• _Work item_:
Copy the records word for word, from the start through the line that contains "modo diverso, Davies".

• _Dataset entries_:

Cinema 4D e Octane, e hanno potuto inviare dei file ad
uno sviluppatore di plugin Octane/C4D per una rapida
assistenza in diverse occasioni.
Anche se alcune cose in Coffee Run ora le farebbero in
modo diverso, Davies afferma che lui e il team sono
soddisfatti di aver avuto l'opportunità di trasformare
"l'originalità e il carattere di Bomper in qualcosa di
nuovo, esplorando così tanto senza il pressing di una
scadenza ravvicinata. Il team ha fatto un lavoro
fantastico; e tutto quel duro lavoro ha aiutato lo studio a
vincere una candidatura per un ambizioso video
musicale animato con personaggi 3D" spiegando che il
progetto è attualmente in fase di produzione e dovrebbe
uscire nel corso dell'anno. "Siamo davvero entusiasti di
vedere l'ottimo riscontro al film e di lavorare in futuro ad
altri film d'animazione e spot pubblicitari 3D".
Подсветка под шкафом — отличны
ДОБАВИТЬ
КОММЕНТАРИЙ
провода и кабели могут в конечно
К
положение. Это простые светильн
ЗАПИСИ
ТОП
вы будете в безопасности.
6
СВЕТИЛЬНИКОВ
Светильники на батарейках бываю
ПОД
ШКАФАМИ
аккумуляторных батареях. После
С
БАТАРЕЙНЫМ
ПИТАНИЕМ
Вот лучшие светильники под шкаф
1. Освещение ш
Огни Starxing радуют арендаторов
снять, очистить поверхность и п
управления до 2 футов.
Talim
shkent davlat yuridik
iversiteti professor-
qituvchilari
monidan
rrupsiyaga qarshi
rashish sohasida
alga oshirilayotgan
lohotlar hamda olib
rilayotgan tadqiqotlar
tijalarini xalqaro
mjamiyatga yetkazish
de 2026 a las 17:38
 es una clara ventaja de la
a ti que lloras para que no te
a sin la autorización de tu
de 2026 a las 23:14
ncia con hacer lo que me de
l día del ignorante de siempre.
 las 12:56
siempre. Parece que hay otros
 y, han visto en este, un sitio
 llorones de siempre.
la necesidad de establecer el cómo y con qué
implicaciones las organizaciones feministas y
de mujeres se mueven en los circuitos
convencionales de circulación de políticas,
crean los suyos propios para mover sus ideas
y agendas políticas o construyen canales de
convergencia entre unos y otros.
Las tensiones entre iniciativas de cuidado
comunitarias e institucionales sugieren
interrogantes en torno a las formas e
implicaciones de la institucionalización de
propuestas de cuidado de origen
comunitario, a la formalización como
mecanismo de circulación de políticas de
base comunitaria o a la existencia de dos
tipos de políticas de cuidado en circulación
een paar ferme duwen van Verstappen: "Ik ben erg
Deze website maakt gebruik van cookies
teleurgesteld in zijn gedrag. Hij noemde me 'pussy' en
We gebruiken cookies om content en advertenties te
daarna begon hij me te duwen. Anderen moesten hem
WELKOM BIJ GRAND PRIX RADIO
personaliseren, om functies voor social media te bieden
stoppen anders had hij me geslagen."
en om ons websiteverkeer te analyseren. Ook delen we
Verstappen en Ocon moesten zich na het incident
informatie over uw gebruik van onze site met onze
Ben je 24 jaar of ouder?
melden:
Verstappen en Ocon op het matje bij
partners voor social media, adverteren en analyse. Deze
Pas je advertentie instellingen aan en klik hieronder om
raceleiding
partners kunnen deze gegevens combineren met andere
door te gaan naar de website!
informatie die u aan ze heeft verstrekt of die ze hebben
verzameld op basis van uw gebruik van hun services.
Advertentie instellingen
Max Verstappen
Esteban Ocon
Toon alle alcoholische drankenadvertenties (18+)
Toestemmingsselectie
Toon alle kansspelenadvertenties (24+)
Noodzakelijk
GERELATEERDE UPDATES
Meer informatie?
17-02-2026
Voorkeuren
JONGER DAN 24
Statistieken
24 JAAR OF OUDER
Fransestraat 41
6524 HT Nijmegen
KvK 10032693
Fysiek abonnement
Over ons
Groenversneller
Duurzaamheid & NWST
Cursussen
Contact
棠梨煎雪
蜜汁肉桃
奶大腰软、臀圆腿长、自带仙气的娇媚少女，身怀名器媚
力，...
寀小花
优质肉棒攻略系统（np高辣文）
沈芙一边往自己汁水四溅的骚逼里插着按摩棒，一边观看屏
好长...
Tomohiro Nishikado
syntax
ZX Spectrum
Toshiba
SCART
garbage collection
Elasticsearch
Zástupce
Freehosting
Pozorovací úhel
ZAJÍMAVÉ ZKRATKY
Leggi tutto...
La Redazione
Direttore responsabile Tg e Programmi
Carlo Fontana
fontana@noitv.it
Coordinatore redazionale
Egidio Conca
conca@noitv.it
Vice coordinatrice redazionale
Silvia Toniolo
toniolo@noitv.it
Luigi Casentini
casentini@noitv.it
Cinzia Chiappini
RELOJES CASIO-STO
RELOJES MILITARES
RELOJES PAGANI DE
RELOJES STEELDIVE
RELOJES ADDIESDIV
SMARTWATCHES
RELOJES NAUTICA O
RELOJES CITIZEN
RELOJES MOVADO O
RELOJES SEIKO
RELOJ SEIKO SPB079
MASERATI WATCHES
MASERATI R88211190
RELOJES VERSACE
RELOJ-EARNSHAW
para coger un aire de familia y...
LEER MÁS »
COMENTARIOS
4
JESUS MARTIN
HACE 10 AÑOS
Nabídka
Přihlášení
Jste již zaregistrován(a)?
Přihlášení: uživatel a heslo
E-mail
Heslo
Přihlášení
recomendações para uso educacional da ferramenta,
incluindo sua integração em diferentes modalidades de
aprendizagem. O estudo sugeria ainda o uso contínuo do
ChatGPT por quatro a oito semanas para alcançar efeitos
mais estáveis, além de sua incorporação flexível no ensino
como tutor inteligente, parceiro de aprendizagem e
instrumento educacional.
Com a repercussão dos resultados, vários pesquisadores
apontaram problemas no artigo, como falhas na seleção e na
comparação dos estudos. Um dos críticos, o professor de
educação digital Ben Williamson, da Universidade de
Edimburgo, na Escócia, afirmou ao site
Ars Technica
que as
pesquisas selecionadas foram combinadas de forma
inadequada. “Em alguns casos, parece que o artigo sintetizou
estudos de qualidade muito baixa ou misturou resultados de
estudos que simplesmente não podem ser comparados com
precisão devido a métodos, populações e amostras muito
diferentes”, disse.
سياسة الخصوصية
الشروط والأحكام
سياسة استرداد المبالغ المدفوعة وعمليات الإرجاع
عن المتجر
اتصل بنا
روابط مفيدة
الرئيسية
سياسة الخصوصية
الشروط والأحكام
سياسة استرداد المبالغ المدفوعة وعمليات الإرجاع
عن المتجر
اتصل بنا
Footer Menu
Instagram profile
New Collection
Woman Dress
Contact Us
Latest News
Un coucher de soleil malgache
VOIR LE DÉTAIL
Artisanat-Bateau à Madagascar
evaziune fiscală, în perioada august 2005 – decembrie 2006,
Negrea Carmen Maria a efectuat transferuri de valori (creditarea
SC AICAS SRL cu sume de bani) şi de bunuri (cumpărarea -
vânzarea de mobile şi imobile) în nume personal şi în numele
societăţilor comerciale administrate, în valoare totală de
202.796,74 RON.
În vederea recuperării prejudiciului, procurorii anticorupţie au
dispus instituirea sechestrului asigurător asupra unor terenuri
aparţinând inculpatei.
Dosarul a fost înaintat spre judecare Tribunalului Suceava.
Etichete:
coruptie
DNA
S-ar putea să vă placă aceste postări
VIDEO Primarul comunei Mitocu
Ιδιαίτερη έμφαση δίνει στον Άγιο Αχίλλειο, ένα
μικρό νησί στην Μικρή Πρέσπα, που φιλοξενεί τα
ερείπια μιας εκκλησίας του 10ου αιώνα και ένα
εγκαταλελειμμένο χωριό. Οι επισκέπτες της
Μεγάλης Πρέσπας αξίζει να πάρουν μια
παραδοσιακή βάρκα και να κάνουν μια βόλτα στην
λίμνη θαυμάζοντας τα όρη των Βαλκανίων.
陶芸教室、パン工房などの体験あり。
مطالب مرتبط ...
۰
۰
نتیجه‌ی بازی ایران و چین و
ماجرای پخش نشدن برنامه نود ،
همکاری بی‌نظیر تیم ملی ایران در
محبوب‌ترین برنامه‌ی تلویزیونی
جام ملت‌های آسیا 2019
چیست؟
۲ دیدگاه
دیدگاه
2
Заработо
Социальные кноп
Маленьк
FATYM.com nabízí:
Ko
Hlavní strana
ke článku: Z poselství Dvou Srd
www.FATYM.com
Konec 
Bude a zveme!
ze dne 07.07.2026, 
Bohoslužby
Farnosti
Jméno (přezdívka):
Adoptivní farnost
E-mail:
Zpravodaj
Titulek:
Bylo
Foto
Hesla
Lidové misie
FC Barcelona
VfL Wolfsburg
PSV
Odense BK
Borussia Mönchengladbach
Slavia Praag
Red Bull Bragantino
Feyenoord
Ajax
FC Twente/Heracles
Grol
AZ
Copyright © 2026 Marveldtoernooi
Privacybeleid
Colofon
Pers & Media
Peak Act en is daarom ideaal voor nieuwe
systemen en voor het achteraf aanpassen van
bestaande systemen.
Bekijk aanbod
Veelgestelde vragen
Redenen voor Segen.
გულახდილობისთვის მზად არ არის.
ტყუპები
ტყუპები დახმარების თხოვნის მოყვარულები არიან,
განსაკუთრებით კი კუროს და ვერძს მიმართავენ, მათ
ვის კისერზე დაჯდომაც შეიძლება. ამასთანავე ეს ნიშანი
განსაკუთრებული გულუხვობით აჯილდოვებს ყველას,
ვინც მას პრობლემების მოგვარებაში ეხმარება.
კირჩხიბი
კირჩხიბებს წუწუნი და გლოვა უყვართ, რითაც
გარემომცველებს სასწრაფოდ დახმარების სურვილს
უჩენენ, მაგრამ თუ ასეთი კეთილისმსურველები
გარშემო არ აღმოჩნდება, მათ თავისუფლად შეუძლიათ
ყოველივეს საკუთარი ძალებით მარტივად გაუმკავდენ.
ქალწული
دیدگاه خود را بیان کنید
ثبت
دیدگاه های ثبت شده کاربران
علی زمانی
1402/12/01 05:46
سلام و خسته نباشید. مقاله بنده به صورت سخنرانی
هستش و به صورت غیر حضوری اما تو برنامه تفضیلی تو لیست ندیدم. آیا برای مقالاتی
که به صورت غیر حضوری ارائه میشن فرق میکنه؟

• _Output below_:
Cinema 4D e Octane, e hanno potuto inviare dei file ad
uno sviluppatore di plugin Octane/C4D per una rapida
assistenza in diverse occasioni.
Anche se alcune cose in Coffee Run ora le farebbero in
modo diverso, Davies afferma che lui e il team sono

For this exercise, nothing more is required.